_What this task involves:_ Apart from the pictures, every record here must be copied word for word.

_Data records:_
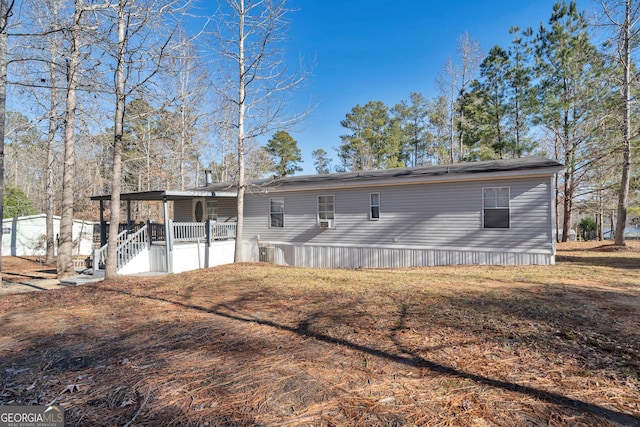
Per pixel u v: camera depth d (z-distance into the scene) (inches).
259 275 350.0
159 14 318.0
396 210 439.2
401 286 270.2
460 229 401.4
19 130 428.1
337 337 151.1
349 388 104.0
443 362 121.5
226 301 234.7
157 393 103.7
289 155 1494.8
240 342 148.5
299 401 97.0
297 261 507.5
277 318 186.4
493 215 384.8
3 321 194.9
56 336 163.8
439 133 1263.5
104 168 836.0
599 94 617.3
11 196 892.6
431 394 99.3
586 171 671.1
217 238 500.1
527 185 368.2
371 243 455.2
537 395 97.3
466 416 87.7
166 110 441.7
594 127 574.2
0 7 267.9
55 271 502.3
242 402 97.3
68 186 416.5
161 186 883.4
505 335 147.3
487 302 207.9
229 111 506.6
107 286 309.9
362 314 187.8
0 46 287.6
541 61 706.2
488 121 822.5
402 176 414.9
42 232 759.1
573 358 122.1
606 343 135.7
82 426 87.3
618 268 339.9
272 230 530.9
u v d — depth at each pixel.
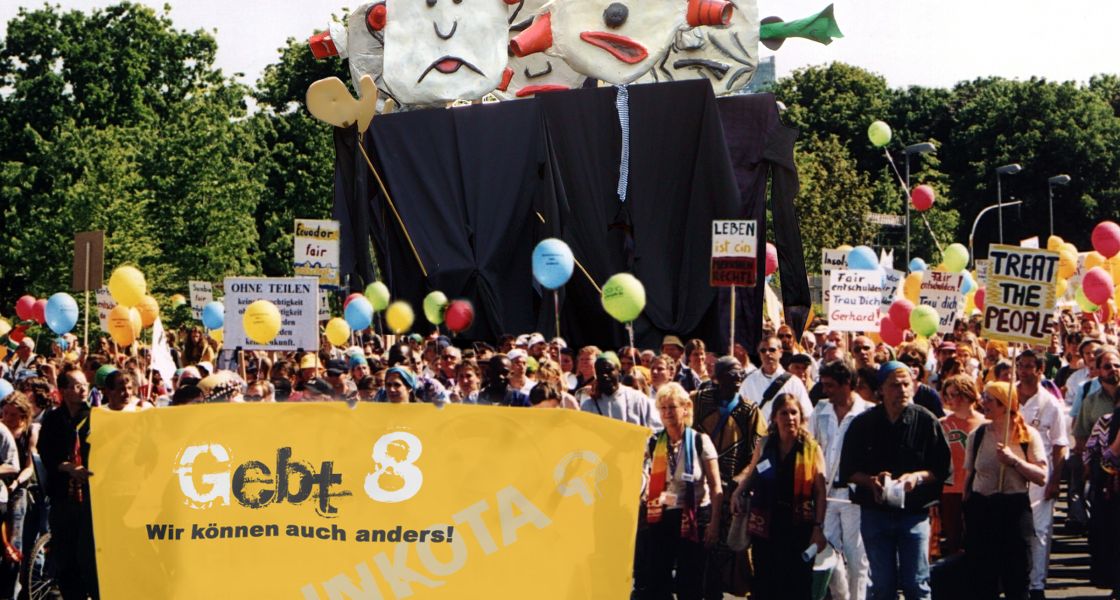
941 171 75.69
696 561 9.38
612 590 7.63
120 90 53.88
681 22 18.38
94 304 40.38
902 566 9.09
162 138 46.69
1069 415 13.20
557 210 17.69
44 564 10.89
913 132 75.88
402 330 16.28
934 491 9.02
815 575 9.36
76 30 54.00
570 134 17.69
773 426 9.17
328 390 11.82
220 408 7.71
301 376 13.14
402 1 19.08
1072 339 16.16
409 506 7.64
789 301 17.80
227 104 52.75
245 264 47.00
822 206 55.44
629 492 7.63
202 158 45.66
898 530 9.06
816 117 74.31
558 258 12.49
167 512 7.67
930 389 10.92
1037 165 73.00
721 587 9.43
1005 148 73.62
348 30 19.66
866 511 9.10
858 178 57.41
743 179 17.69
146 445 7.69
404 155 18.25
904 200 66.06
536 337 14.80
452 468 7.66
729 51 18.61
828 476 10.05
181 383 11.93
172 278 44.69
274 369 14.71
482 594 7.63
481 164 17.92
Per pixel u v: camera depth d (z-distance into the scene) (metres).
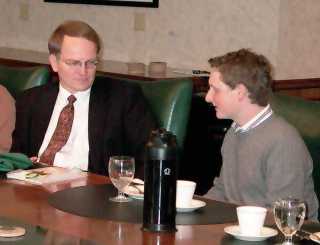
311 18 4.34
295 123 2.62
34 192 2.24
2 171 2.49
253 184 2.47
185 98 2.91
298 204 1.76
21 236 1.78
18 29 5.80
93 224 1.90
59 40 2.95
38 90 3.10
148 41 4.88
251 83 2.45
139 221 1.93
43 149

_Result for this task:_
Per pixel u v: camera depth d (z-distance into the scene) (inches).
259 275 350.0
159 14 318.0
396 210 439.2
401 286 270.2
460 229 401.4
19 130 428.1
337 337 151.1
349 388 104.0
443 362 121.5
226 301 234.7
157 393 103.7
289 155 1494.8
240 342 148.5
299 401 97.0
297 261 507.5
277 318 186.4
493 215 384.8
3 321 194.9
56 336 163.8
439 133 1263.5
104 168 836.0
599 94 617.3
11 196 892.6
431 394 99.3
586 171 671.1
217 238 500.1
527 185 368.2
371 243 455.2
537 395 97.3
466 416 87.7
166 110 441.7
594 127 574.2
0 7 267.9
55 271 502.3
242 402 97.3
68 186 416.5
161 186 883.4
505 335 147.3
487 302 207.9
229 111 506.6
107 286 309.9
362 314 187.8
0 46 287.6
541 61 706.2
488 121 822.5
402 176 414.9
42 232 759.1
573 358 122.1
606 343 135.7
82 426 87.3
618 268 339.9
272 230 530.9
u v d — depth at each pixel.
941 171 75.69
696 561 9.38
612 590 7.63
120 90 53.88
681 22 18.38
94 304 40.38
902 566 9.09
162 138 46.69
1069 415 13.20
557 210 17.69
44 564 10.89
913 132 75.88
402 330 16.28
934 491 9.02
815 575 9.36
76 30 54.00
570 134 17.69
773 426 9.17
328 390 11.82
220 408 7.71
301 376 13.14
402 1 19.08
1072 339 16.16
409 506 7.64
789 301 17.80
227 104 52.75
245 264 47.00
822 206 55.44
629 492 7.63
202 158 45.66
898 530 9.06
816 117 74.31
558 258 12.49
167 512 7.67
930 389 10.92
1037 165 73.00
721 587 9.43
1005 148 73.62
348 30 19.66
866 511 9.10
858 178 57.41
743 179 17.69
146 445 7.69
404 155 18.25
904 200 66.06
536 337 14.80
452 468 7.66
729 51 18.61
828 476 10.05
181 383 11.93
172 278 44.69
274 369 14.71
482 594 7.63
481 164 17.92
Per pixel u v: camera depth d (z-distance into the scene) (metres).
311 18 4.34
295 123 2.62
34 192 2.24
2 171 2.49
253 184 2.47
185 98 2.91
298 204 1.76
21 236 1.78
18 29 5.80
93 224 1.90
59 40 2.95
38 90 3.10
148 41 4.88
251 83 2.45
139 221 1.93
43 149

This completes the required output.